I changed the image_size
from (832, 1344) to (416, 672), the new height and width are multiplication of 32 as required. I can train and evaluate without error, however, when I do inference, the following error occurs:
Using TensorFlow backend.
2020-09-15 16:08:05.046215: I tensorflow/stream_executor/platform/default/dso_loader.cc:44] Successfully opened dynamic library libcudart.so.10.0
[MaskRCNN] INFO : Running inference…
[MaskRCNN] INFO : Loading weights from /workspace/tlt-experiments/maskrcnn/experiment_dir_unpruned/model.step-50000.tlt
Traceback (most recent call last):
File “/usr/local/bin/tlt-infer”, line 8, in
sys.exit(main())
File “/home/vpraveen/.cache/dazel/_dazel_vpraveen/715c8bafe7816f3bb6f309cd506049bb/execroot/ai_infra/bazel-out/k8-py3-fastbuild/bin/magnet/packages/iva/build_wheel.runfiles/ai_infra/iva/common/magnet_infer.py”, line 60, in main
File “/home/vpraveen/.cache/dazel/_dazel_vpraveen/715c8bafe7816f3bb6f309cd506049bb/execroot/ai_infra/bazel-out/k8-py3-fastbuild/bin/magnet/packages/iva/build_wheel.runfiles/ai_infra/iva/mask_rcnn/scripts/inference.py”, line 288, in main
File “/home/vpraveen/.cache/dazel/_dazel_vpraveen/715c8bafe7816f3bb6f309cd506049bb/execroot/ai_infra/bazel-out/k8-py3-fastbuild/bin/magnet/packages/iva/build_wheel.runfiles/ai_infra/iva/mask_rcnn/scripts/inference.py”, line 281, in infer
File “/home/vpraveen/.cache/dazel/_dazel_vpraveen/715c8bafe7816f3bb6f309cd506049bb/execroot/ai_infra/bazel-out/k8-py3-fastbuild/bin/magnet/packages/iva/build_wheel.runfiles/ai_infra/iva/mask_rcnn/scripts/distributed_executer.py”, line 484, in infer
File “/home/vpraveen/.cache/dazel/_dazel_vpraveen/715c8bafe7816f3bb6f309cd506049bb/execroot/ai_infra/bazel-out/k8-py3-fastbuild/bin/magnet/packages/iva/build_wheel.runfiles/ai_infra/iva/mask_rcnn/scripts/evaluation.py”, line 242, in infer
File “/usr/local/lib/python3.6/dist-packages/tensorflow_estimator/python/estimator/estimator.py”, line 622, in predict
features, None, ModeKeys.PREDICT, self.config)

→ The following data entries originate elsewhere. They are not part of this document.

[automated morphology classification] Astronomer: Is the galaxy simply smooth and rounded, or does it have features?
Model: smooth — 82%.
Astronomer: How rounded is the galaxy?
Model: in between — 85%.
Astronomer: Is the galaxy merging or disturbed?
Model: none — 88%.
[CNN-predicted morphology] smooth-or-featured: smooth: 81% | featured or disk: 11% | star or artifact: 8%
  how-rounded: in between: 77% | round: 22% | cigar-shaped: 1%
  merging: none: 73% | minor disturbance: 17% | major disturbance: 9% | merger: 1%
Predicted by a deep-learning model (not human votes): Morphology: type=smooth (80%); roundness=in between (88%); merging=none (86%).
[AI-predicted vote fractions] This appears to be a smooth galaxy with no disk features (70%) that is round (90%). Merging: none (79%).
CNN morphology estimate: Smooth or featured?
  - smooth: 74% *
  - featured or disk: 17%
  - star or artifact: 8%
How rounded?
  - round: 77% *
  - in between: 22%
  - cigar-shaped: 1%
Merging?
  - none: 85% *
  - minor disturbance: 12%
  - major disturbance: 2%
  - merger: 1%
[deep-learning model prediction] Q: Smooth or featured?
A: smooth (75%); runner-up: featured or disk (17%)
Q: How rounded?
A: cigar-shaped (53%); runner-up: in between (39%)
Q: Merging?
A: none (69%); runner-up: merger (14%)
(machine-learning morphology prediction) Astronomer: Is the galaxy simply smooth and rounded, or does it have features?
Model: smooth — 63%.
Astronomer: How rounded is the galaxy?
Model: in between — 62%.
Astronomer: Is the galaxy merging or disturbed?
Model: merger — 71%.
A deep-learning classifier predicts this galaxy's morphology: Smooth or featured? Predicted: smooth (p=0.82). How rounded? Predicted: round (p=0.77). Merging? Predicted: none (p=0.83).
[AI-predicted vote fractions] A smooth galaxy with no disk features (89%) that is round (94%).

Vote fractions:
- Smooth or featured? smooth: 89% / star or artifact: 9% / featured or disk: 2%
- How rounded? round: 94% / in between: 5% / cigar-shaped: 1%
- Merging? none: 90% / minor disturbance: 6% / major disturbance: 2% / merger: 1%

File “/usr/local/lib/python3.6/dist-packages/tensorflow_estimator/python/estimator/estimator.py”, line 1149, in _call_model_fn
model_fn_results = self._model_fn(features=features, **kwargs)
File “/home/vpraveen/.cache/dazel/_dazel_vpraveen/715c8bafe7816f3bb6f309cd506049bb/execroot/ai_infra/bazel-out/k8-py3-fastbuild/bin/magnet/packages/iva/build_wheel.runfiles/ai_infra/iva/mask_rcnn/models/mask_rcnn_model.py”, line 548, in mask_rcnn_model_fn
File “/home/vpraveen/.cache/dazel/_dazel_vpraveen/715c8bafe7816f3bb6f309cd506049bb/execroot/ai_infra/bazel-out/k8-py3-fastbuild/bin/magnet/packages/iva/build_wheel.runfiles/ai_infra/iva/mask_rcnn/models/mask_rcnn_model.py”, line 392, in _model_fn
File “/home/vpraveen/.cache/dazel/_dazel_vpraveen/715c8bafe7816f3bb6f309cd506049bb/execroot/ai_infra/bazel-out/k8-py3-fastbuild/bin/magnet/packages/iva/build_wheel.runfiles/ai_infra/iva/mask_rcnn/models/mask_rcnn_model.py”, line 121, in build_model_graph
File “/home/vpraveen/.cache/dazel/_dazel_vpraveen/715c8bafe7816f3bb6f309cd506049bb/execroot/ai_infra/bazel-out/k8-py3-fastbuild/bin/magnet/packages/iva/build_wheel.runfiles/ai_infra/iva/mask_rcnn/models/anchors.py”, line 136, in init
File “/home/vpraveen/.cache/dazel/_dazel_vpraveen/715c8bafe7816f3bb6f309cd506049bb/execroot/ai_infra/bazel-out/k8-py3-fastbuild/bin/magnet/packages/iva/build_wheel.runfiles/ai_infra/iva/mask_rcnn/models/anchors.py”, line 146, in _generate_boxes
File “/home/vpraveen/.cache/dazel/_dazel_vpraveen/715c8bafe7816f3bb6f309cd506049bb/execroot/ai_infra/bazel-out/k8-py3-fastbuild/bin/magnet/packages/iva/build_wheel.runfiles/ai_infra/iva/mask_rcnn/models/anchors.py”, line 85, in _generate_anchor_boxes
ValueError: input size must be divided by the stride.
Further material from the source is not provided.